Convert the lines from the one containing "family: Acrididae" through the one containing "genus: Hydriomena", inclusive, into a Markdown table. Use the columns Number and Text, number each row, and omit blank lines.

Start

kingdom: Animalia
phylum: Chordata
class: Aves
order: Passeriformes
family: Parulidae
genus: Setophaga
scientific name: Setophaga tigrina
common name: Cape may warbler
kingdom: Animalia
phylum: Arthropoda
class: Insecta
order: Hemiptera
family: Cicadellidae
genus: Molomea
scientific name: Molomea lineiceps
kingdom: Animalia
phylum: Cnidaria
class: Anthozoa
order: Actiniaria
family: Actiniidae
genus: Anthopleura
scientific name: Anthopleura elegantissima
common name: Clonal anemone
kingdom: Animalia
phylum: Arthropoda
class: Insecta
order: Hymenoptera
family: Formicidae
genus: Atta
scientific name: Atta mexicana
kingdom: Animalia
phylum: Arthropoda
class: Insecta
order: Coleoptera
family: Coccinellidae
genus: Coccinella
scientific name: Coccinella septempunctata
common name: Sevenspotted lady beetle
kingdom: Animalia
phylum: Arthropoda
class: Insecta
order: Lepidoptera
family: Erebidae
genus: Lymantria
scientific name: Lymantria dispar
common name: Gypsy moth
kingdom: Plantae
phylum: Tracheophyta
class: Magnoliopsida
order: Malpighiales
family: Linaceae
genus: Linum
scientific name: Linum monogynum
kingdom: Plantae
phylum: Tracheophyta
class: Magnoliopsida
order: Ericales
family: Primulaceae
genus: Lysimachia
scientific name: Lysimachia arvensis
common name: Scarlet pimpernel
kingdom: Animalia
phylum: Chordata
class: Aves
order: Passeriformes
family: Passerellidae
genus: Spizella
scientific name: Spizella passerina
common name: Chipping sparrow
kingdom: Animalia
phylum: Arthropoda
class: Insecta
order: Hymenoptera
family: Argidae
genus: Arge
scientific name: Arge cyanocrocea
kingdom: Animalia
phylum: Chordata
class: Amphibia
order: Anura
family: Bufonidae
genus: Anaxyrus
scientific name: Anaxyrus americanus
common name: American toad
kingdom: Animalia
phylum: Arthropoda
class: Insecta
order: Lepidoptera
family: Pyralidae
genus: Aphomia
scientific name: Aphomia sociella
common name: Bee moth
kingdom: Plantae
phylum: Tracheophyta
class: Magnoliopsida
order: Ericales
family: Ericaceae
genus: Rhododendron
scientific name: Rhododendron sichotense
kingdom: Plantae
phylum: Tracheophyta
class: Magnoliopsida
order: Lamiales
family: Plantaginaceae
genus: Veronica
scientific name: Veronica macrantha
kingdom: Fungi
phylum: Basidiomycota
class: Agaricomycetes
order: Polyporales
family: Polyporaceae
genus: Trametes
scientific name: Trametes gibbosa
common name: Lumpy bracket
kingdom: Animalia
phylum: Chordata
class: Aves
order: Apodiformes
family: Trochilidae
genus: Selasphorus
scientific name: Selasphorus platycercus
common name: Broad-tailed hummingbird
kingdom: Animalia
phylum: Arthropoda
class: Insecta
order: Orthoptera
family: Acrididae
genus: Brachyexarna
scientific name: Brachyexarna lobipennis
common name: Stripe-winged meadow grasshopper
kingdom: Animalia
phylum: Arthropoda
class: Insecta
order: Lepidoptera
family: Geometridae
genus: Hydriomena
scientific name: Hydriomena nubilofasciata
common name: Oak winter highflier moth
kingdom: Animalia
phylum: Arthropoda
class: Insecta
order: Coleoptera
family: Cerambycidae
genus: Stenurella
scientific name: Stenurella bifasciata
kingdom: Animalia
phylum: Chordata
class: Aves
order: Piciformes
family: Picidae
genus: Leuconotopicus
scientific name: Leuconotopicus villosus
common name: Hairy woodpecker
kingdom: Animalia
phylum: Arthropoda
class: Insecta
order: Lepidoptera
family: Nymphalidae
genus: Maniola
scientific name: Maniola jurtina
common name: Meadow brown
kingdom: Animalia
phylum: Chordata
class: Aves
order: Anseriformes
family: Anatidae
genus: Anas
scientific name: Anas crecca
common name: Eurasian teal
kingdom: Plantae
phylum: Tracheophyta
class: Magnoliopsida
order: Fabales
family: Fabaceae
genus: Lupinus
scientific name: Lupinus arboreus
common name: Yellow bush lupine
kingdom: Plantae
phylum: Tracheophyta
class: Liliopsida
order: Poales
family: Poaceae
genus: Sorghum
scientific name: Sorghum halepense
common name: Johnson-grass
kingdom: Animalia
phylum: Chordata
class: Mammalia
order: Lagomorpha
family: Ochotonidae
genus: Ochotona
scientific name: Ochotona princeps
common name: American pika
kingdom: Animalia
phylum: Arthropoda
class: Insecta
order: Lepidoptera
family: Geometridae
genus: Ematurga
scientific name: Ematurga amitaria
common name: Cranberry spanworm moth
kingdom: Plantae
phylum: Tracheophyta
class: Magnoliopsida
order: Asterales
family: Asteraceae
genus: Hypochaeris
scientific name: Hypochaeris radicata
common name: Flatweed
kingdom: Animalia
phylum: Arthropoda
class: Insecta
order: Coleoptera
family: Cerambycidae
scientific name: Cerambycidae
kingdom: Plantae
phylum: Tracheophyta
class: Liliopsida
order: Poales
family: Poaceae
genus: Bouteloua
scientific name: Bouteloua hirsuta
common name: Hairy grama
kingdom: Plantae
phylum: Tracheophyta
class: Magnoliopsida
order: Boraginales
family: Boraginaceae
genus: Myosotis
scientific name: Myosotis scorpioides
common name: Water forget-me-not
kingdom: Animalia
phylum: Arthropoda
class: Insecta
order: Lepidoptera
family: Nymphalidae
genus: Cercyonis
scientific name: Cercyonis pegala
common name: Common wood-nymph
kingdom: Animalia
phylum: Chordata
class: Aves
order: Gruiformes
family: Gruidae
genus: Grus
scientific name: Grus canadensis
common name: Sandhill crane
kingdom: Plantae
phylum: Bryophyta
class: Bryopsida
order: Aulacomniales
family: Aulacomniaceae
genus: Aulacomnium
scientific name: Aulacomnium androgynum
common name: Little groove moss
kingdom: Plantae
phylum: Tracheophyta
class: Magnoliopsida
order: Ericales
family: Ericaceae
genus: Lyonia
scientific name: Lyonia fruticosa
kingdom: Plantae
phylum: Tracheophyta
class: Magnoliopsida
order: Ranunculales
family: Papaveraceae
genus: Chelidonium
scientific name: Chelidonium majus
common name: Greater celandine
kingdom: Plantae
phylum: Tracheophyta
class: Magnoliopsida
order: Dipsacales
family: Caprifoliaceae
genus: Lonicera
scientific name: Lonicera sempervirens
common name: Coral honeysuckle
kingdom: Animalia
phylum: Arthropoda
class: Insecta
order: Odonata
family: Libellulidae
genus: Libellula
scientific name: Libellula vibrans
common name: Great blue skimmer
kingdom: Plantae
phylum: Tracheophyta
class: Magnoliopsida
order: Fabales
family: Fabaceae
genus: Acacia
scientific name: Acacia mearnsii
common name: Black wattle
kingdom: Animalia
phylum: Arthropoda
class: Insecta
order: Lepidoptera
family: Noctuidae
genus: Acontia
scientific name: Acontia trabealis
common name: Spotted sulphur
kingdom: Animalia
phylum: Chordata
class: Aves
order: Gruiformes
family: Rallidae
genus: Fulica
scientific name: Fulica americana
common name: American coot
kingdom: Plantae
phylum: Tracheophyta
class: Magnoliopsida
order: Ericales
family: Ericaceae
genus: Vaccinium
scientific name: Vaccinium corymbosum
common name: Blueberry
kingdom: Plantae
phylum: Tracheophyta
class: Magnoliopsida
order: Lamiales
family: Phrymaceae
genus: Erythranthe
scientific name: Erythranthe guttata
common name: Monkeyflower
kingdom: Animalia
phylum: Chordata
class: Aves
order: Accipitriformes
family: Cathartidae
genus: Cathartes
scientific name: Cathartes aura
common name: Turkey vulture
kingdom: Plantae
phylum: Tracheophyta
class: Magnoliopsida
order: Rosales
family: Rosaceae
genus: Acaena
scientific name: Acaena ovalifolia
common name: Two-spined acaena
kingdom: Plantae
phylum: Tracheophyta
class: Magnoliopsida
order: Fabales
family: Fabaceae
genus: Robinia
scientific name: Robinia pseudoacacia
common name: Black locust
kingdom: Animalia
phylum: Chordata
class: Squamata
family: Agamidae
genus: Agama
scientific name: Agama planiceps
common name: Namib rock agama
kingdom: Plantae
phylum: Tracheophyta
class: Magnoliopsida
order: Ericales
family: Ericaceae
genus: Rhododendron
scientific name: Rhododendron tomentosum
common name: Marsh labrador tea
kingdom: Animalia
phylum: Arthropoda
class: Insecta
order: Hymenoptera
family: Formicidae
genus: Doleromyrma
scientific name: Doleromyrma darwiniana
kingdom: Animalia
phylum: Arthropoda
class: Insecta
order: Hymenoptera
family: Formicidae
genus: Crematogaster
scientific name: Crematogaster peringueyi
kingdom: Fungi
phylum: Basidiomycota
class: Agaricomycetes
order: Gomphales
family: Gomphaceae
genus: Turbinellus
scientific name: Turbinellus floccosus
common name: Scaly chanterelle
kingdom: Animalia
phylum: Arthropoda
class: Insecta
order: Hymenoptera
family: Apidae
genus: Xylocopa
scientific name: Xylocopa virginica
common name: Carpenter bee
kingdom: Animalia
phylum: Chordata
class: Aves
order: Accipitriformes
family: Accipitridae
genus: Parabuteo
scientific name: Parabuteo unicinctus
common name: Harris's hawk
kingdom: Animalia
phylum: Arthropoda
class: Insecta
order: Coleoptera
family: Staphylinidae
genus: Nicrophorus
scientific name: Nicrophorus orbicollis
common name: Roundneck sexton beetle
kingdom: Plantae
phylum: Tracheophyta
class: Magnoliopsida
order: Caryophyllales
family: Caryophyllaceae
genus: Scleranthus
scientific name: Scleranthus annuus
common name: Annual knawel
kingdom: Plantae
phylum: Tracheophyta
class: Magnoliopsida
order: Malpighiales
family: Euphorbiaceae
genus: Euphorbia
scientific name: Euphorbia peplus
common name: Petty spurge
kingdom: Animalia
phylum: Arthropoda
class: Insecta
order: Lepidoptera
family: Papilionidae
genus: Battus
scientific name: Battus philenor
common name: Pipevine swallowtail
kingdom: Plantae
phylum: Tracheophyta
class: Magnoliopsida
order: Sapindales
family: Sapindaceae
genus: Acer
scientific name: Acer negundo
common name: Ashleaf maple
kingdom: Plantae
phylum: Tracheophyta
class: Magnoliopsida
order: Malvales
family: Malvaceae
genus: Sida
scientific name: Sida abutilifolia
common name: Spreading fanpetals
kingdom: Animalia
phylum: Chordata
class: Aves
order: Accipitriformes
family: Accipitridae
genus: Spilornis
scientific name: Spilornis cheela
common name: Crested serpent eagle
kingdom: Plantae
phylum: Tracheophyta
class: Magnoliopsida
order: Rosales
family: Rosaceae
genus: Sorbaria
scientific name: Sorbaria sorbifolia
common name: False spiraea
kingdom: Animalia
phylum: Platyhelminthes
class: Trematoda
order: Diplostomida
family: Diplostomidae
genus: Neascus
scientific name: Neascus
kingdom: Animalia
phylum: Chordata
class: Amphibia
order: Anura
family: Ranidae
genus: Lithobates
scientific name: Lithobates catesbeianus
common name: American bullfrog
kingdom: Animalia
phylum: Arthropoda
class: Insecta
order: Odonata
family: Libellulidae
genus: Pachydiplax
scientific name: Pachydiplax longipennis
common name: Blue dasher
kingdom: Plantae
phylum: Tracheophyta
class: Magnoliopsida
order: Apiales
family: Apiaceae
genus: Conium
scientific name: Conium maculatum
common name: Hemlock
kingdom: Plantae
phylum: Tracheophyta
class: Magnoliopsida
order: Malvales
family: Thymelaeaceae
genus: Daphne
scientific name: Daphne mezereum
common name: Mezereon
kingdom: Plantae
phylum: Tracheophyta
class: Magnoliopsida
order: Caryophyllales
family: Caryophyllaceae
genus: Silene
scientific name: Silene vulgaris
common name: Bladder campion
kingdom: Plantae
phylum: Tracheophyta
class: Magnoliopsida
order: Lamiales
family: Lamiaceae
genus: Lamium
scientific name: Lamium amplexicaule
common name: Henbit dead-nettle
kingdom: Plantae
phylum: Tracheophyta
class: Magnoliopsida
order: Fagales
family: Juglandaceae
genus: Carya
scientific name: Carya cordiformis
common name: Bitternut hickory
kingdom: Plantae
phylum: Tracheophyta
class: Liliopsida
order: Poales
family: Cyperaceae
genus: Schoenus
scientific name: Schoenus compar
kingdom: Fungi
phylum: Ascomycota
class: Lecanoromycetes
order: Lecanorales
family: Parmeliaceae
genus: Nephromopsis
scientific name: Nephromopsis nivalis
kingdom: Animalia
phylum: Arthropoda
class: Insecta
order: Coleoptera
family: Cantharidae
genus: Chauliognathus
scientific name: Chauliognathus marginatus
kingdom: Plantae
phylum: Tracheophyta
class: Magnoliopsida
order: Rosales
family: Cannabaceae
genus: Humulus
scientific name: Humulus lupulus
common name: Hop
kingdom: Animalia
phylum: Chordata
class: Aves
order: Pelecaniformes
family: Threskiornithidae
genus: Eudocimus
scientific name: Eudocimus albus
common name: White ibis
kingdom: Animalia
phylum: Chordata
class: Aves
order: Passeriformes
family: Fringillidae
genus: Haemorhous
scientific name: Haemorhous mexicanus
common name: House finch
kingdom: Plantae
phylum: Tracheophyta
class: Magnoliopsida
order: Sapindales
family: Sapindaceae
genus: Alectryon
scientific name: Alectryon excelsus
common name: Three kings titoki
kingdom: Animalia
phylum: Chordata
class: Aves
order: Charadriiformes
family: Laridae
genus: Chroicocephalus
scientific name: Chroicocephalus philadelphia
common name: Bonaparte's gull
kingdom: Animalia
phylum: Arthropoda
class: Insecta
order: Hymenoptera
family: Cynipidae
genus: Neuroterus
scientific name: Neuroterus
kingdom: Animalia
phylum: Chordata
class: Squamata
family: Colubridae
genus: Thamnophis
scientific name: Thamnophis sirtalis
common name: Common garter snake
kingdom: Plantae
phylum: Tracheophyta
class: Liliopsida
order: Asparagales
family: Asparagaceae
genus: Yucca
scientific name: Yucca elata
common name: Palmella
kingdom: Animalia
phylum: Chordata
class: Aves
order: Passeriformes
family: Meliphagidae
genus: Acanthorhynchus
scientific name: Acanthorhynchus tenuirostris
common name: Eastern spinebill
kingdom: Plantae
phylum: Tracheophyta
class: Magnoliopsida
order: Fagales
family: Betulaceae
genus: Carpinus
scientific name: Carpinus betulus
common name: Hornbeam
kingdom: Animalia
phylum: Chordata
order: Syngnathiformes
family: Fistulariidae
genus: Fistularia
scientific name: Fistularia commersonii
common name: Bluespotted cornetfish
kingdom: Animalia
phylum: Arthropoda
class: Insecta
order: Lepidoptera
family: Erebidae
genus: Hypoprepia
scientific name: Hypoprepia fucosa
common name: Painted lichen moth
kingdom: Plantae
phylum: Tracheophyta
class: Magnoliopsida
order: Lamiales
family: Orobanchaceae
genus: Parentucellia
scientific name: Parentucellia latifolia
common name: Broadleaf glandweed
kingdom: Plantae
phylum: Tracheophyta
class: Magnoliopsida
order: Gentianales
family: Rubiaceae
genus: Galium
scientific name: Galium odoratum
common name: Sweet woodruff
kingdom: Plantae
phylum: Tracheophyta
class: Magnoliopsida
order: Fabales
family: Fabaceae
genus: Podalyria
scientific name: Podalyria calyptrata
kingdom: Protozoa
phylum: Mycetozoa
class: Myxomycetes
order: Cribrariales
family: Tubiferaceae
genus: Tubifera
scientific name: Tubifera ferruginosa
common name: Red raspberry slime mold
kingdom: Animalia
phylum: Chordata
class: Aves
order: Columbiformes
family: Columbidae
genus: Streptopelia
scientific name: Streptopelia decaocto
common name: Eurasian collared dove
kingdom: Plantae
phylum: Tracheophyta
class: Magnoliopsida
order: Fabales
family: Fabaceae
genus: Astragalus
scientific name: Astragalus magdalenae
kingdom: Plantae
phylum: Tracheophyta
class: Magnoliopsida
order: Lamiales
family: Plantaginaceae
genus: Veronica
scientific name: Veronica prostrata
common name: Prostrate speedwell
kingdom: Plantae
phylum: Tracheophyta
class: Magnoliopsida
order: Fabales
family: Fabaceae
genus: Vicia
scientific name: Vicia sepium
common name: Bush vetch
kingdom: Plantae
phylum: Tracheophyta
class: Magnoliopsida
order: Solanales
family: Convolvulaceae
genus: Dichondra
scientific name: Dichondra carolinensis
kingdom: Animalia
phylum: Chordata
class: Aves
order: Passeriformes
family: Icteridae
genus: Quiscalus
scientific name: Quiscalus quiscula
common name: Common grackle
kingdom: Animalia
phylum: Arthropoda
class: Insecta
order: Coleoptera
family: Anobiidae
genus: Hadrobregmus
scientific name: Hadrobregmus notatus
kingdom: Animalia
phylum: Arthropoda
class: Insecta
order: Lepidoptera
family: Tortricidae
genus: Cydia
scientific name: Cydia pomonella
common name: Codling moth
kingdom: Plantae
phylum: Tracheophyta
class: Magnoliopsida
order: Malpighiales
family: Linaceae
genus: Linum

End

Written solution:
| Number | Text |
|---|---|
| 1 | family: Acrididae |
| 2 | genus: Brachyexarna |
| 3 | scientific name: Brachyexarna lobipennis |
| 4 | common name: Stripe-winged meadow grasshopper |
| 5 | kingdom: Animalia |
| 6 | phylum: Arthropoda |
| 7 | class: Insecta |
| 8 | order: Lepidoptera |
| 9 | family: Geometridae |
| 10 | genus: Hydriomena |